→ **Assignment**: Look through the data below, and copy each line that carries the word "into".

→ **Recorded information**:
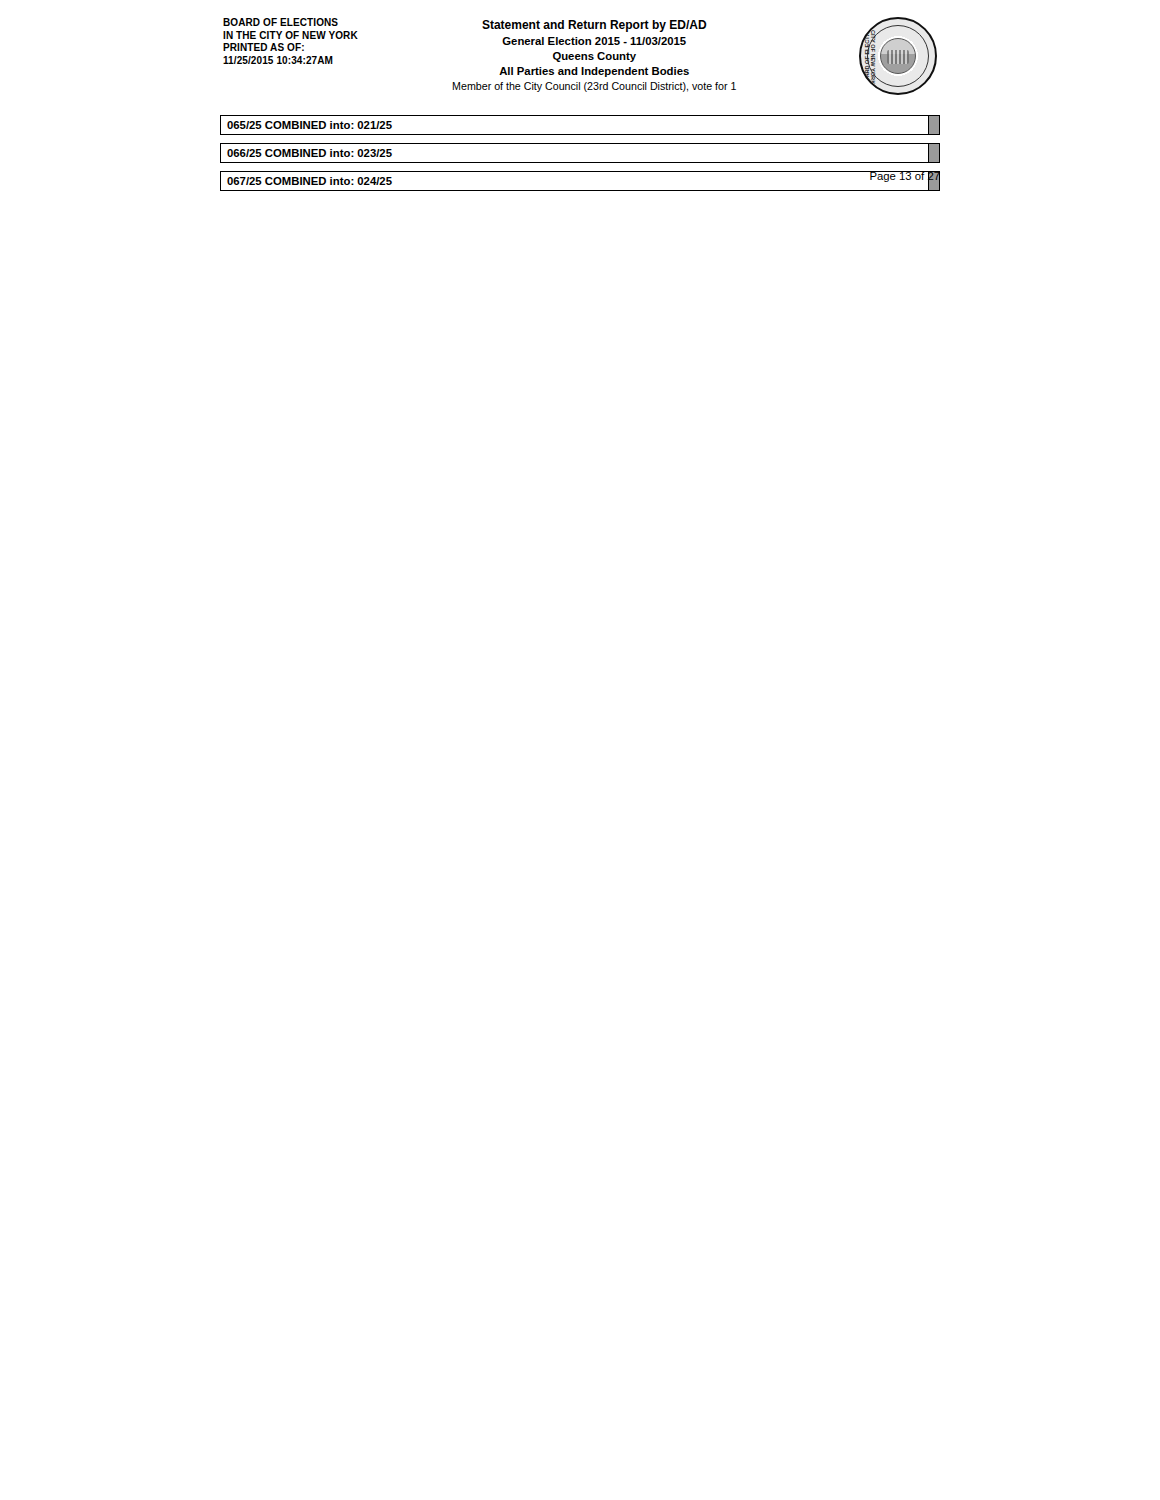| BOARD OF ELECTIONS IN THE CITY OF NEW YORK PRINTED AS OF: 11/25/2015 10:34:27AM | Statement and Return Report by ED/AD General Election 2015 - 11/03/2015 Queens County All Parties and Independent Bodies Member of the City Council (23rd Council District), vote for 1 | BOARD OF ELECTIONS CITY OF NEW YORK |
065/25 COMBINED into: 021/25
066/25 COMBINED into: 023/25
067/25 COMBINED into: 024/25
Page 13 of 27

...

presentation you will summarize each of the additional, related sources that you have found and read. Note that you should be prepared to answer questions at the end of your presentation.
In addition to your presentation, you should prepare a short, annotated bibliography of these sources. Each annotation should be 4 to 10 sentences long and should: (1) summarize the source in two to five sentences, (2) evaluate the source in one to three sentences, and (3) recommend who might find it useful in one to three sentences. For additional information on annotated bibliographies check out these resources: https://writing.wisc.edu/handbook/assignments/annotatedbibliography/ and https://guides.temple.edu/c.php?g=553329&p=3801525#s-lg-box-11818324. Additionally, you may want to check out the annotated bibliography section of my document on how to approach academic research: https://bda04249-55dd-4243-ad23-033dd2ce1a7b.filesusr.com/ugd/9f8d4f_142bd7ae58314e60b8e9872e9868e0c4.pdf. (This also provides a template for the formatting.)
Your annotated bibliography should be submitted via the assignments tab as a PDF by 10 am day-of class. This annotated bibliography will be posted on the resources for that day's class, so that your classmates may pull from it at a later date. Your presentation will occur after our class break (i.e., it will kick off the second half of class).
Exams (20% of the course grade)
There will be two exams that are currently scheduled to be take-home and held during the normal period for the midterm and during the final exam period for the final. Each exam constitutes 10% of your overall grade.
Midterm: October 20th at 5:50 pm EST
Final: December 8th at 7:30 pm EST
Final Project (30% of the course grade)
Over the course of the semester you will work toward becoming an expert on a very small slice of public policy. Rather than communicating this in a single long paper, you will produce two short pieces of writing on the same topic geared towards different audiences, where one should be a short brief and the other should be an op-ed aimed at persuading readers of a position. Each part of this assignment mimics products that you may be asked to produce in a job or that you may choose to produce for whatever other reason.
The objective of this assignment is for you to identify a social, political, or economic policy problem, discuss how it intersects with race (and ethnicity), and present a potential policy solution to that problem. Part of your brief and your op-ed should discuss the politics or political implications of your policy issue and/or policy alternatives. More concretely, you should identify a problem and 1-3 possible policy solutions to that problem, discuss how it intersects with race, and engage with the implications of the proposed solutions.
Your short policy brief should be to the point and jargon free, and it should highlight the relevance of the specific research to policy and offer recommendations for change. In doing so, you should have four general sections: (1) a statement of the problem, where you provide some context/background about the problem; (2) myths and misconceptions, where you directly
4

→ **Output**:
065/25 COMBINED into: 021/25
066/25 COMBINED into: 023/25
067/25 COMBINED into: 024/25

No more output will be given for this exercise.